Cheat-Seeking Missles

Saturday, December 08, 2007

More Episcopalians Split

Interesting timing.

No sooner do the media get busy playing up Mike Huckabee's statement that homosexuality is a sin than another large group of Christians decides that homosexuality is a sin:
FRESNO, California (Reuters) - An entire California diocese of the U.S. Episcopal Church voted to secede on Saturday in a historic split after years of disagreement over the church's expanding support for gay and women's rights.

Clergy and lay representatives of the Episcopal Diocese of San Joaquin, based in Fresno in central California, voted to leave the church, which has been in turmoil since 2003 when U.S. Episcopalians consecrated their first openly gay bishop.

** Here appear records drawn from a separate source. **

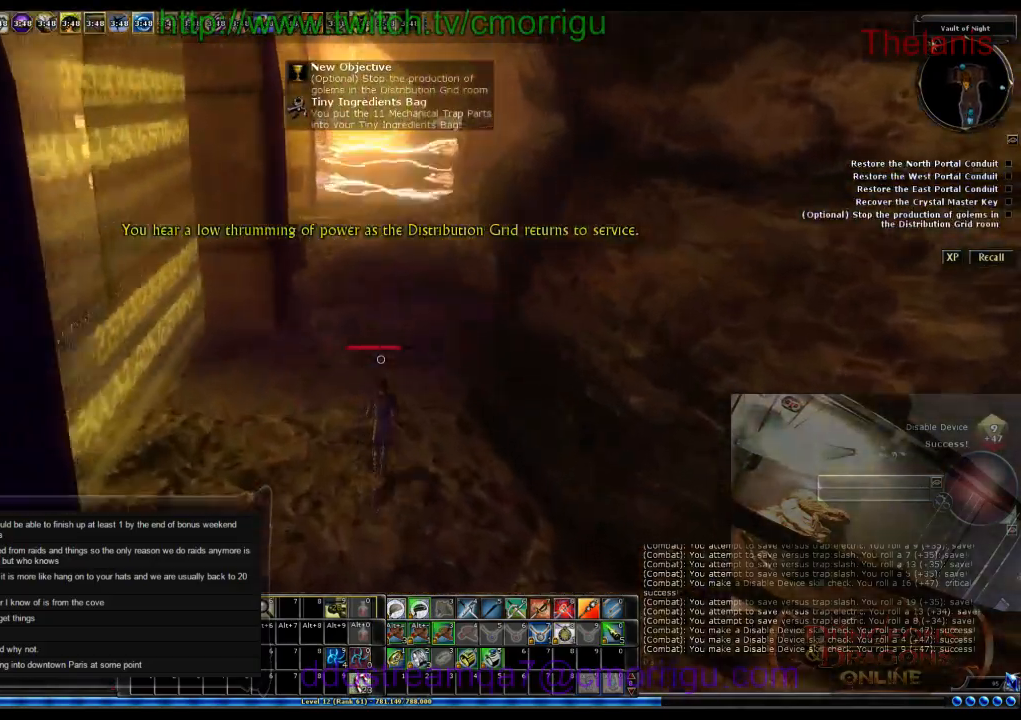
{"keys": ["w"], "events": []}
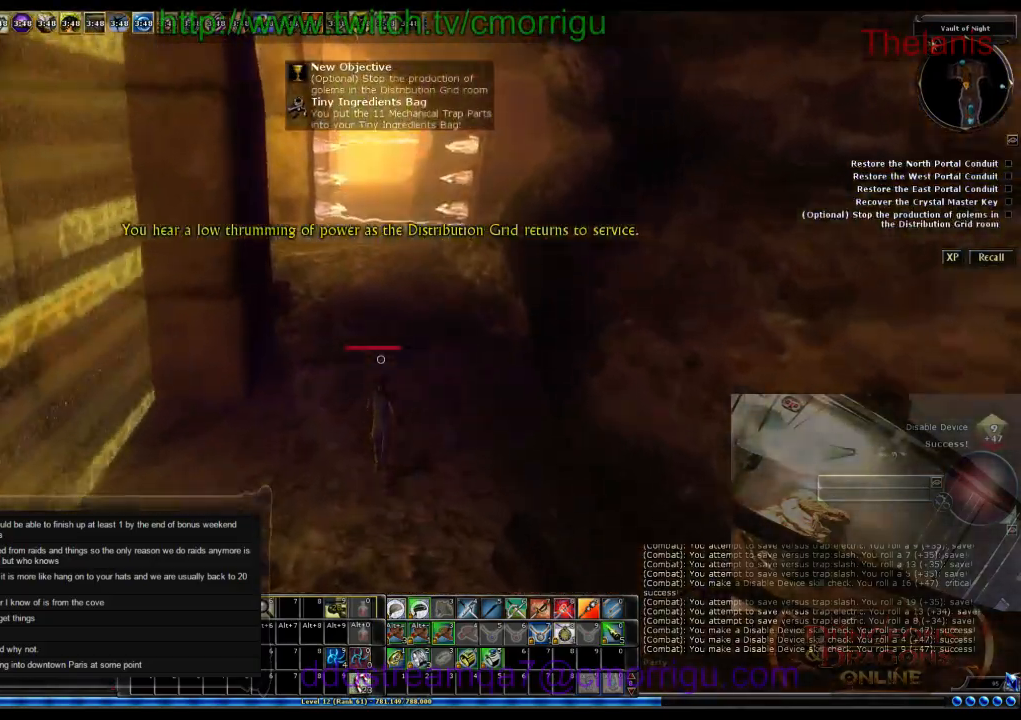
{"keys": ["w"], "events": []}
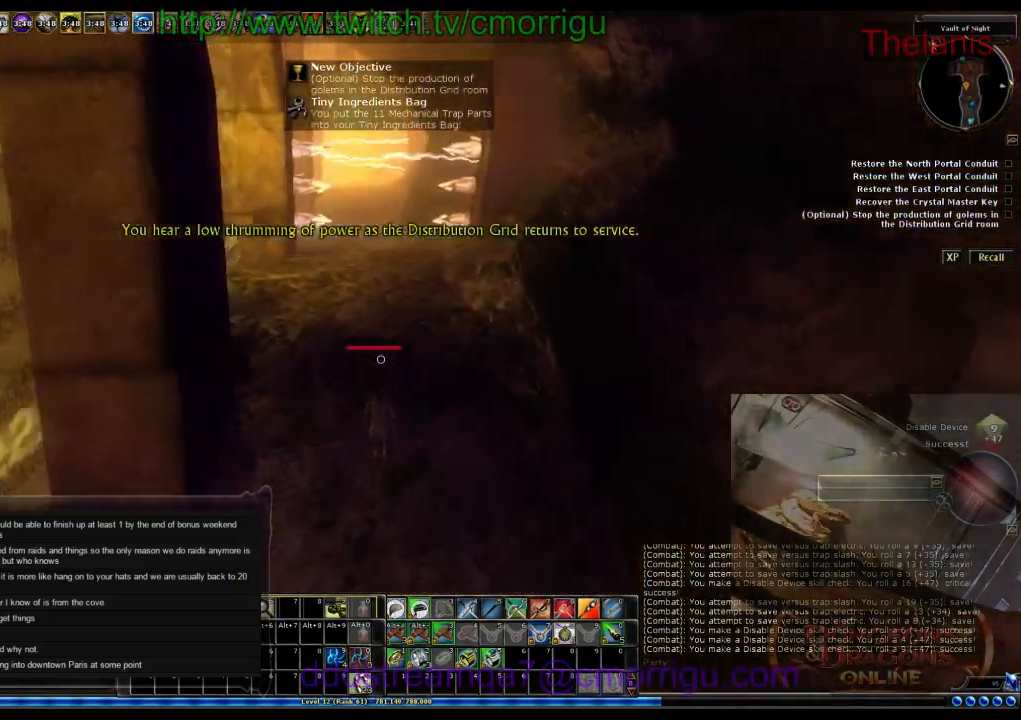
{"keys": ["w"], "events": []}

"We've seen a miracle here today," Bishop John-David Schofield said after the vote. "We are already outside the jurisdiction of the Episcopal Church.
The split is necessary, given the gap between conservative Episcopalians and their leadership. Presiding Bishop ofthe U.S. Episcopal Church Katharine Jefferts Schori, illustrated that gap in her comment on the news that her church just got a lot smaller:

We deeply regret their unwillingness or inability to live within the historical Anglican understanding of comprehensiveness.

Comprehensiveness, of course, refers to tolerating internal differences between the faiths. But that's different than utterly failing to read and understand the Bible and the Christian way to address sin.

That homosexuality is a sin in the eyes of God is clear. There are multiple references, including New Testament references:
Do you not know that the wicked will not inherit the kingdom of God? Do not be deceived: Neither the sexually immoral nor idolaters nor adulterers nor male prostitutes nor homosexual offenders. 1 Corinthians 6:9
It's a sin, but clearly not the only sin. Christians who make it some great and special sin above other sins are no more correct than those who, out of comprehensiveness or whatever, pretend it's no sin at all.

Jefferts Schori and her flock are free to feel that their approach is theologically superior, but rather than think that those who leave the Episcopal church are hate-filled, they should consider that by refusing to accept homosexuality as sin-free, the departed may well be closer to God.